I read "Fooled by Randomness: The Hidden Role of Chance in Life and in the Markets" by the esteemed Nassim Nicholas Taleb a while ago. In the process, I recall chancing upon a probabilistic mechanism referred to as the "Wittgenstein’s Ruler". I think it can be applied to explain the relationship between a person passing judgment on someone (the "judgor") and the someone being judged on (the "judgee").
Taleb says: "Unless the source of a statement has extremely high qualifications, the statement will be more revealing of the author than the information intended by him. This applies to matters of judgment. According to Wittgenstein's ruler: Unless you have confidence in the ruler's reliability, if you use a ruler to measure a table you may also be using the table to measure the ruler.
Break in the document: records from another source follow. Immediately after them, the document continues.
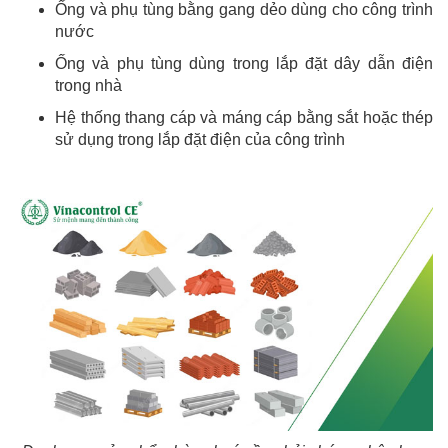
Ống và phụ tùng bằng gang dẻo dùng cho công trình
nước
Ống và phụ tùng dùng trong lắp đặt dây dẫn điện
trong nhà
Hệ thống thang cáp và máng cáp bằng sắt hoặc thép
sử dụng trong lắp đặt điện của công trình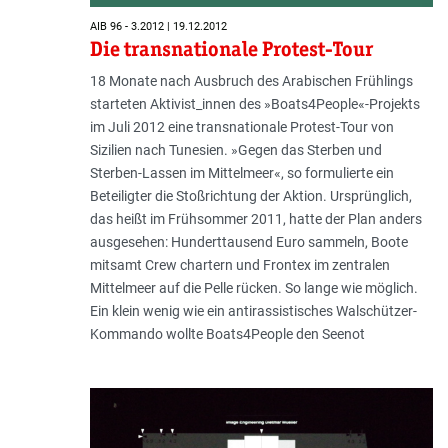
AIB 96 - 3.2012 | 19.12.2012
Die transnationale Protest-Tour
18 Monate nach Ausbruch des Arabischen Frühlings
starteten Aktivist_innen des »Boats4People«-Projekts
im Juli 2012 eine transnationale Protest-Tour von
Sizilien nach Tunesien. »Gegen das Sterben und
Sterben-Lassen im Mittelmeer«, so formulierte ein
Beteiligter die Stoßrichtung der Aktion. Ursprünglich,
das heißt im Frühsommer 2011, hatte der Plan anders
ausgesehen: Hunderttausend Euro sammeln, Boote
mitsamt Crew chartern und Frontex im zentralen
Mittelmeer auf die Pelle rücken. So lange wie möglich.
Ein klein wenig wie ein antirassistisches Walschützer-
Kommando wollte Boats4People den Seenot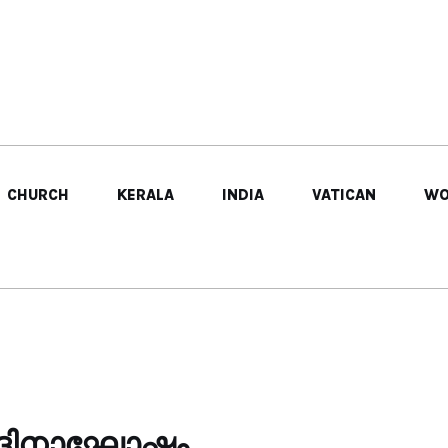
CHURCH
KERALA
INDIA
VATICAN
WO
ിശുദിനാഘോഷം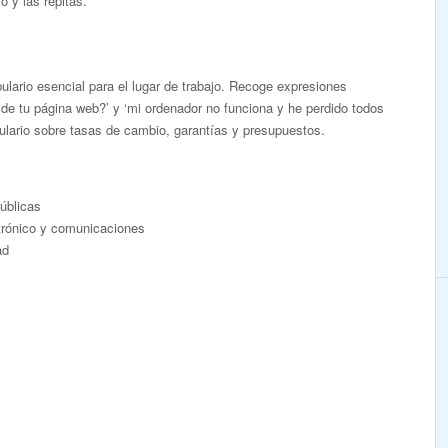
 y las repitas.
lario esencial para el lugar de trabajo. Recoge expresiones
 de tu página web?’ y ‘mi ordenador no funciona y he perdido todos
ulario sobre tasas de cambio, garantías y presupuestos.
públicas
ctrónico y comunicaciones
ad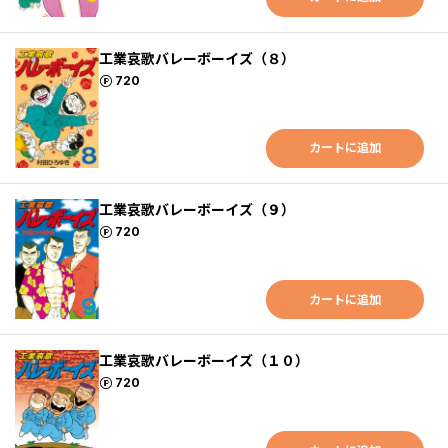
工業哀歌バレーボーイズ（８）
ポイント
720
カートに追加
工業哀歌バレーボーイズ（９）
ポイント
720
カートに追加
工業哀歌バレーボーイズ（１０）
ポイント
720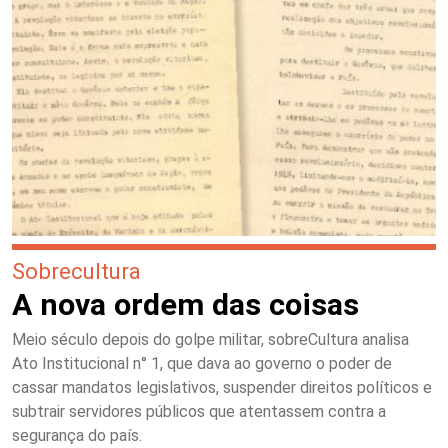
Sobrecultura
A nova ordem das coisas
Meio século depois do golpe militar, sobreCultura analisa
Ato Institucional n° 1, que dava ao governo o poder de
cassar mandatos legislativos, suspender direitos políticos e
subtrair servidores públicos que atentassem contra a
segurança do país.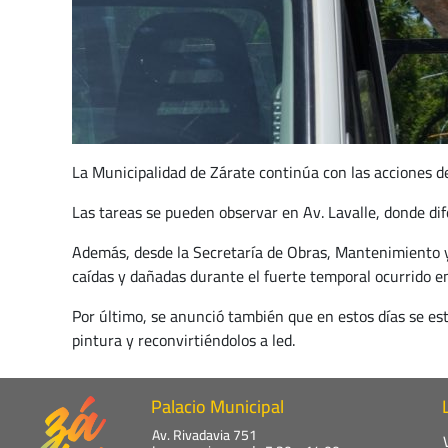
La Municipalidad de Zárate continúa con las acciones de
Las tareas se pueden observar en Av. Lavalle, donde dif
Además, desde la Secretaría de Obras, Mantenimiento y 
caídas y dañadas durante el fuerte temporal ocurrido e
Por último, se anunció también que en estos días se est
pintura y reconvirtiéndolos a led.
Palacio Municipal
Av. Rivadavia 751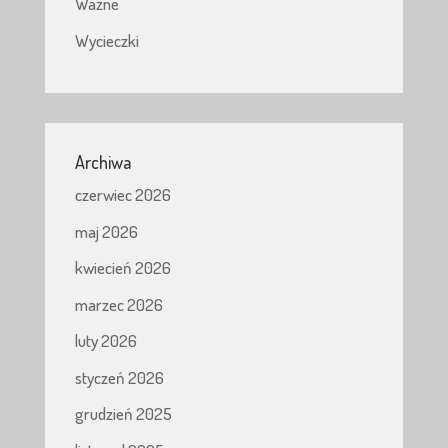
Ważne
Wycieczki
Archiwa
czerwiec 2026
maj 2026
kwiecień 2026
marzec 2026
luty 2026
styczeń 2026
grudzień 2025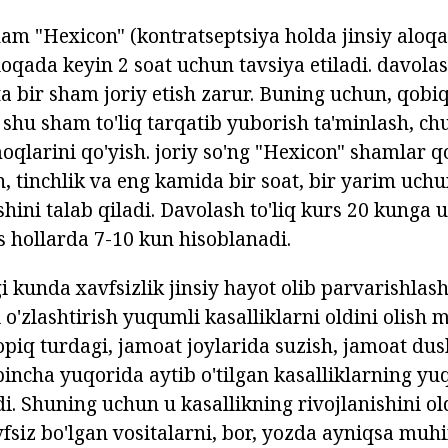
am "Hexicon" (kontratseptsiya holda jinsiy aloqa
oqada keyin 2 soat uchun tavsiya etiladi. davolas
a bir sham joriy etish zarur. Buning uchun, qobiq
a shu sham to'liq tarqatib yuborish ta'minlash, c
oqlarini qo'yish. joriy so'ng "Hexicon" shamlar q
, tinchlik va eng kamida bir soat, bir yarim uchu
hini talab qiladi. Davolash to'liq kurs 20 kunga u
hollarda 7-10 kun hisoblanadi.
i kunda xavfsizlik jinsiy hayot olib parvarishlas
 o'zlashtirish yuqumli kasalliklarni oldini olish
yopiq turdagi, jamoat joylarida suzish, jamoat du
pincha yuqorida aytib o'tilgan kasalliklarning yu
adi. Shuning uchun u kasallikning rivojlanishini o
siz bo'lgan vositalarni, bor, yozda ayniqsa mu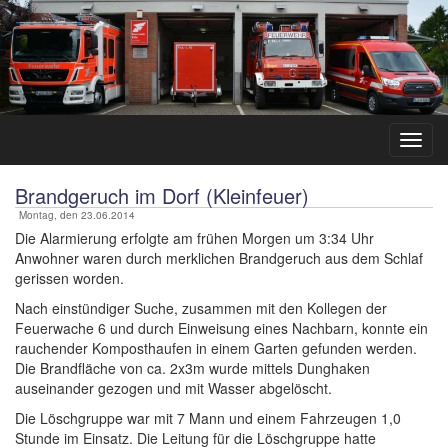
Brandgeruch im Dorf (Kleinfeuer)
Montag, den 23.06.2014
Die Alarmierung erfolgte am frühen Morgen um 3:34 Uhr
Anwohner waren durch merklichen Brandgeruch aus dem Schlaf
gerissen worden.
Nach einstündiger Suche, zusammen mit den Kollegen der
Feuerwache 6 und durch Einweisung eines Nachbarn, konnte ein
rauchender Komposthaufen in einem Garten gefunden werden.
Die Brandfläche von ca. 2x3m wurde mittels Dunghaken
auseinander gezogen und mit Wasser abgelöscht.
Die Löschgruppe war mit 7 Mann und einem Fahrzeugen 1,0
Stunde im Einsatz. Die Leitung für die Löschgruppe hatte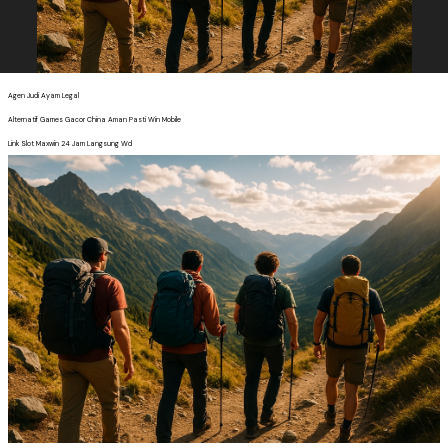
Agen Judi Ayam Legal
Alternatif Games Gacor China Aman Pasti Win Mobile
Link Slot Maxwin 24 Jam Langsung Wd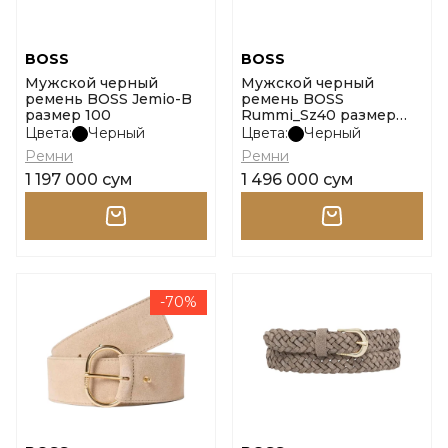
BOSS
BOSS
Мужской черный
Мужской черный
ремень BOSS Jemio-B
ремень BOSS
размер 100
Rummi_Sz40 размер
100
Цвета:
Черный
Цвета:
Черный
Ремни
Ремни
1 197 000 сум
1 496 000 сум
-70%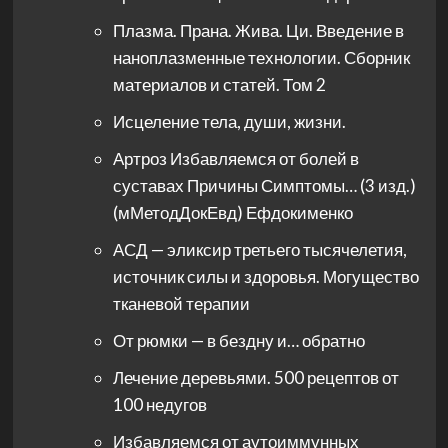
Плазма. Прана. Жива. Ци. Введение в
наноплазменные технологии. Сборник
материалов и статей. Том 2
Исцеление тела, души, жизни.
Артроз Избавляемся от болей в
суставах Причины Симптомы… (3 изд.)
(мМетодДокЕвд) Ефдокименко
АСД — эликсир третьего тысячелетия,
источник силы и здоровья. Могущество
тканевой терапии
От рюмки — в бездну и… обратно
Лечение деревьями. 500 рецептов от
100 недугов
Избавляемся от аутоиммунных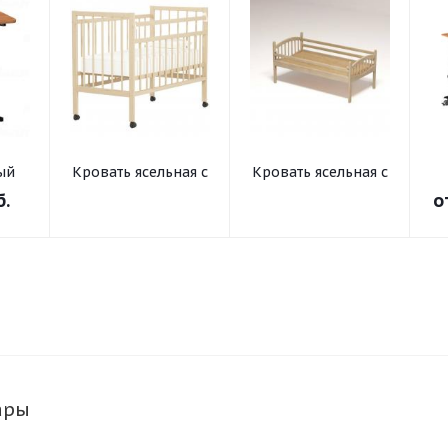
ый
Кровать ясельная с
Кровать ясельная с
та и
регулируемым
регулируемым
б.
о
бортом (на
бортом
-10°
колесах)
ьной
ары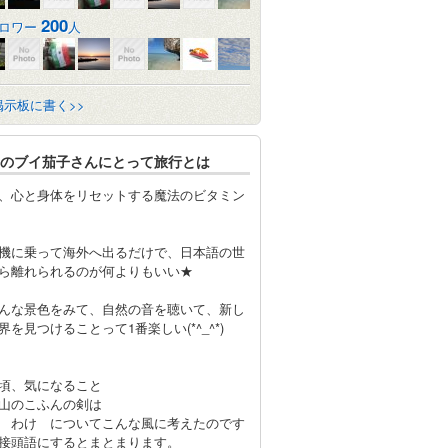
200
ロワー
人
掲示板に書く>>
のブイ茄子さんにとって旅行とは
、心と身体をリセットする魔法のビタミン
機に乗って海外へ出るだけで、日本語の世
ら離れられるのが何よりもいい★
んな景色をみて、自然の音を聴いて、新し
界を見つけることって1番楽しい(*^_^*)
頃、気になること
山のこふんの剣は
 わけ についてこんな風に考えたのです
接頭語にするとまとまります。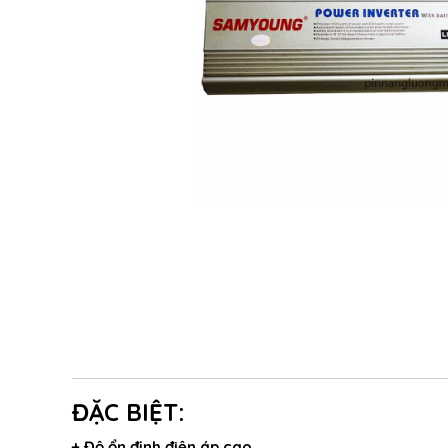
ĐẶC BIỆT:
+ Độ ổn định điện áp cao.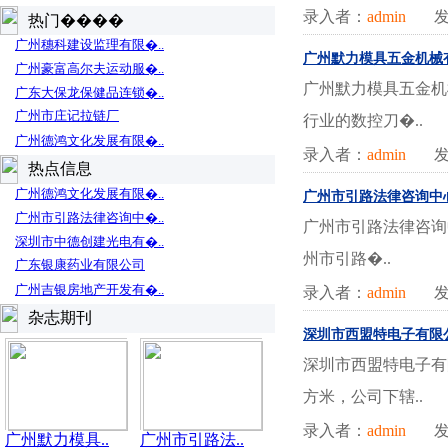
录入者：
admin
发
热门����
广州穗科建设监理有限�..
广州默力模具五金机械
广州豪富高尔夫运动服�..
广州默力模具五金机
广东大保龙保健品连锁�..
广州市庄记拉链厂
行业的数控刀�..
广州德鸿文化发展有限�..
录入者：
admin
发
热点信息
广州德鸿文化发展有限�..
广州市引路法律咨询中
广州市引路法律咨询中�..
广州市引路法律咨询
深圳市中德创建光电有�..
州市引路�..
广东银康药业有限公司
广州吉银房地产开发有�..
录入者：
admin
发
杂志期刊
深圳市西盟特电子有限公
深圳市西盟特电子有
方米，公司下辖..
录入者：
admin
发
广州默力模具..
广州市引路法..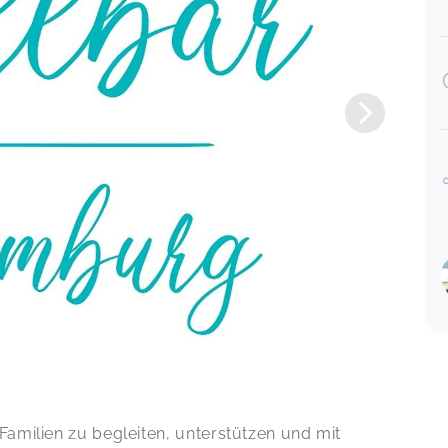
Kurs, den ich nur weiterempfehlen
kann! Vielen Dank für so viel Wissen :)
Stillvorbereitungskurs
Henriette,
Jun 26
 Familien zu begleiten, unterstützen und mit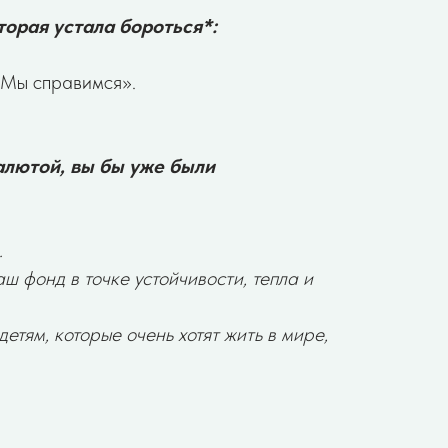
торая устала бороться*:
 Мы справимся».
алютой, вы бы уже были
.
ш фонд в точке устойчивости, тепла и
детям, которые очень хотят жить в мире,
о работе фонда: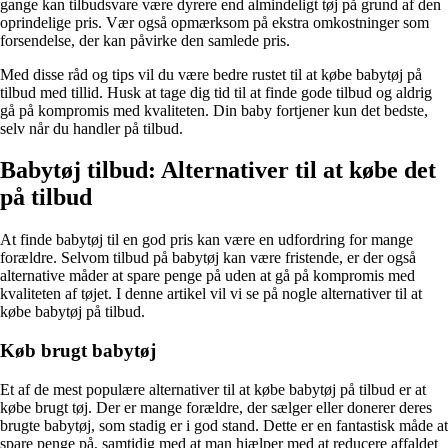
gange kan tilbudsvare være dyrere end almindeligt tøj på grund af den
oprindelige pris. Vær også opmærksom på ekstra omkostninger som
forsendelse, der kan påvirke den samlede pris.
Med disse råd og tips vil du være bedre rustet til at købe babytøj på
tilbud med tillid. Husk at tage dig tid til at finde gode tilbud og aldrig
gå på kompromis med kvaliteten. Din baby fortjener kun det bedste,
selv når du handler på tilbud.
Babytøj tilbud: Alternativer til at købe det
på tilbud
At finde babytøj til en god pris kan være en udfordring for mange
forældre. Selvom tilbud på babytøj kan være fristende, er der også
alternative måder at spare penge på uden at gå på kompromis med
kvaliteten af tøjet. I denne artikel vil vi se på nogle alternativer til at
købe babytøj på tilbud.
Køb brugt babytøj
Et af de mest populære alternativer til at købe babytøj på tilbud er at
købe brugt tøj. Der er mange forældre, der sælger eller donerer deres
brugte babytøj, som stadig er i god stand. Dette er en fantastisk måde at
spare penge på, samtidig med at man hjælper med at reducere affaldet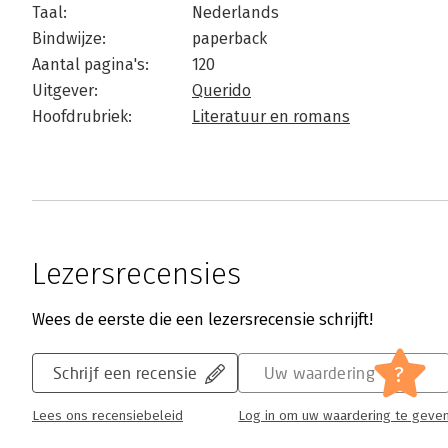
Taal:
Nederlands
Bindwijze:
paperback
Aantal pagina's:
120
Uitgever:
Querido
Hoofdrubriek:
Literatuur en romans
Lezersrecensies
Wees de eerste die een lezersrecensie schrijft!
?
Schrijf een recensie
Uw waardering
Lees ons recensiebeleid
Log in om uw waardering te geve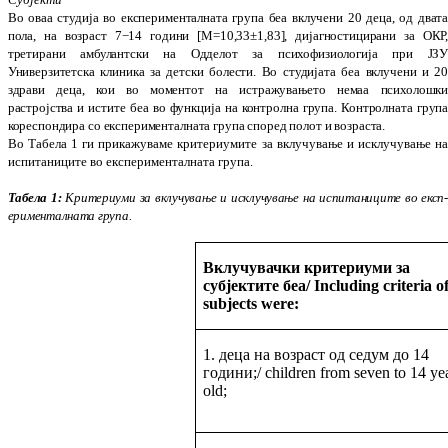
Во оваа студија во експерименталната група беа вклучени 20 деца, од дват
пола, на возраст 7−14 години [М=10,33±1,83], дијаг­но­­стицирани за ОКР
третирани амбу­лант
ски на
О
дделот за психофизиологија при ЈЗ
Универзитетска клиника за детски боле­сти. Во студијата беа вклучени и 2
здрави деца, кои во моментот на истра
жу
ва
ње
то немаа психолошк
растројства и ис
тите беа во функција на контролна група. Кон
тро­л­ната груп
кореспондира со експе­ри­ме­
н­тал­ната група според полот и воз
рас
та.
Во Табела 1 ги прикажуваме критериумите за вклучување и исклучување н
испи­та­ни­ци
те во експерименталната група.
Табела 1:
Критериуми за вклучување и ис
клу
­­чу
вање на испитаниците во експ­
ери­мен­тал­ната група.
Вклучувачки критериуми за
субјектите беа/ Including criteria of
subjects were:
1. деца на возраст од седум до 14
години;/ children from seven to 14 ye
old;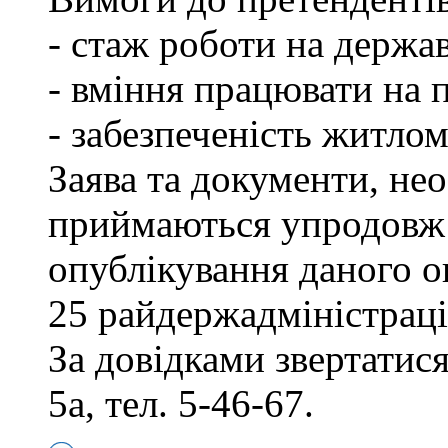
- стаж роботи на держав
- вміння працювати на 
- забезпеченість житлом
Заява та документи, нео
приймаються упродовж 
опублікування даного о
25 райдержадміністраці
За довідками звертатися
5а, тел. 5-46-67.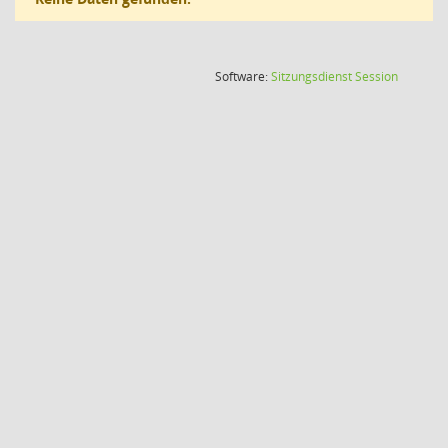
(Wird in
Software:
Sitzungsdienst
Session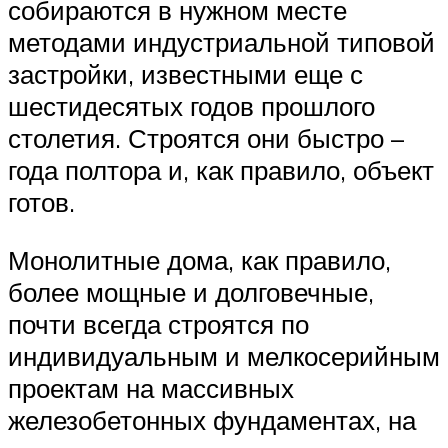
собираются в нужном месте
методами индустриальной типовой
застройки, известными еще с
шестидесятых годов прошлого
столетия. Строятся они быстро –
года полтора и, как правило, объект
готов.
Монолитные дома, как правило,
более мощные и долговечные,
почти всегда строятся по
индивидуальным и мелкосерийным
проектам на массивных
железобетонных фундаментах, на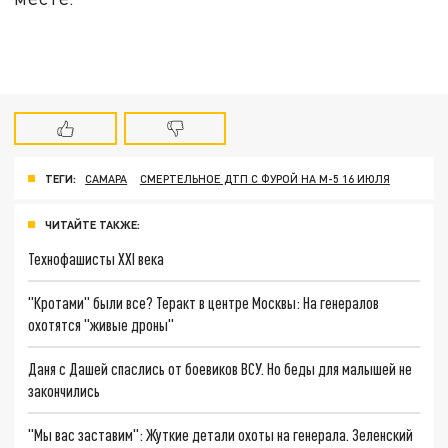
ТЕГИ:
САМАРА
СМЕРТЕЛЬНОЕ ДТП С ФУРОЙ НА М-5 16 ИЮЛЯ
ЧИТАЙТЕ ТАКЖЕ:
Технофашисты XXI века
"Кротами" были все? Теракт в центре Москвы: На генералов
охотятся "живые дроны"
Даня с Дашей спаслись от боевиков ВСУ. Но беды для малышей не
закончились
"Мы вас заставим": Жуткие детали охоты на генерала. Зеленский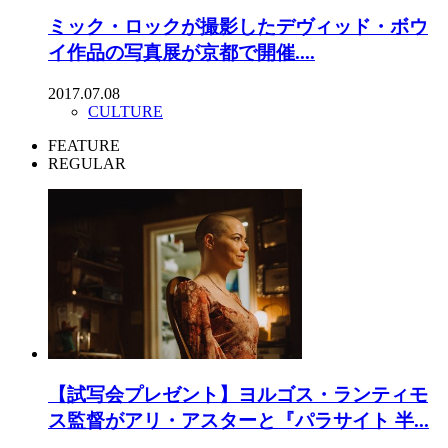
ミック・ロックが撮影したデヴィッド・ボウ
イ作品の写真展が京都で開催....
2017.07.08
CULTURE
FEATURE
REGULAR
【試写会プレゼント】ヨルゴス・ランティモ
ス監督がアリ・アスターと『パラサイト 半...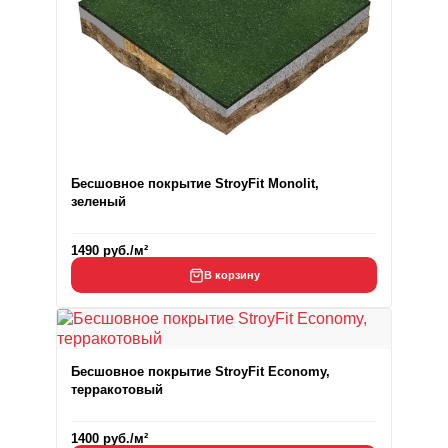
Бесшовное покрытие StroyFit Monolit,
зеленый
1490
руб.
/м²
В корзину
Бесшовное покрытие StroyFit Economy,
терракотовый
1400
руб.
/м²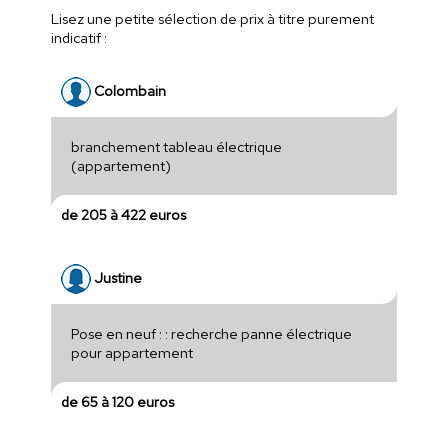
Lisez une petite sélection de prix à titre purement
indicatif :
Colombain
branchement tableau électrique
(appartement)
de 205 à 422 euros
Justine
Pose en neuf : : recherche panne électrique
pour appartement
de 65 à 120 euros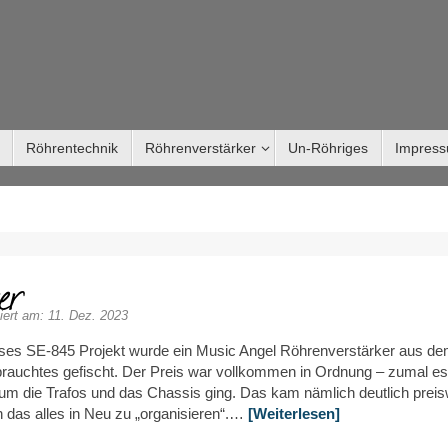
Röhrentechnik
Röhrenverstärker
Un-Röhriges
Impres
er
iert am: 11. Dez. 2023
eses SE-845 Projekt wurde ein Music Angel Röhrenverstärker aus de
brauchtes gefischt. Der Preis war vollkommen in Ordnung – zumal es
um die Trafos und das Chassis ging. Das kam nämlich deutlich preis
h das alles in Neu zu „organisieren“.…
[Weiterlesen]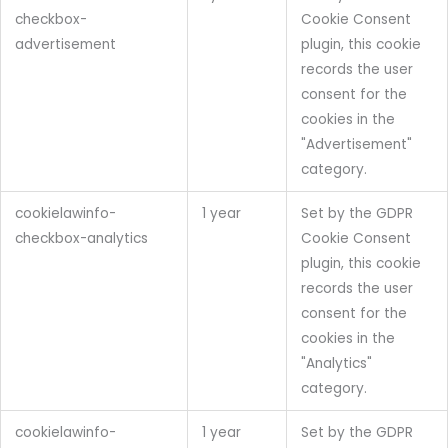
checkbox-
Cookie Consent
advertisement
plugin, this cookie
records the user
consent for the
cookies in the
"Advertisement"
category.
cookielawinfo-
1 year
Set by the GDPR
checkbox-analytics
Cookie Consent
plugin, this cookie
records the user
consent for the
cookies in the
"Analytics"
category.
cookielawinfo-
1 year
Set by the GDPR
The less you trust the ruler's reliability, the more information you are getting about the ruler and the less about the table. A practical example of Wittgenstein's ruler is: The information from an anonymous reader on Amazon.com is all about the person, while that of a qualified person, is going to be all about the book."
In the case of the judgor versus the judgee, unless the judgor has impeccable credentials and expertise in the area he is passing judgment on, his statement would normally be more revealing of himself than on the subject matter being judged. And more often than not, it would be his subjective bigotry on the subject matter that is revealed.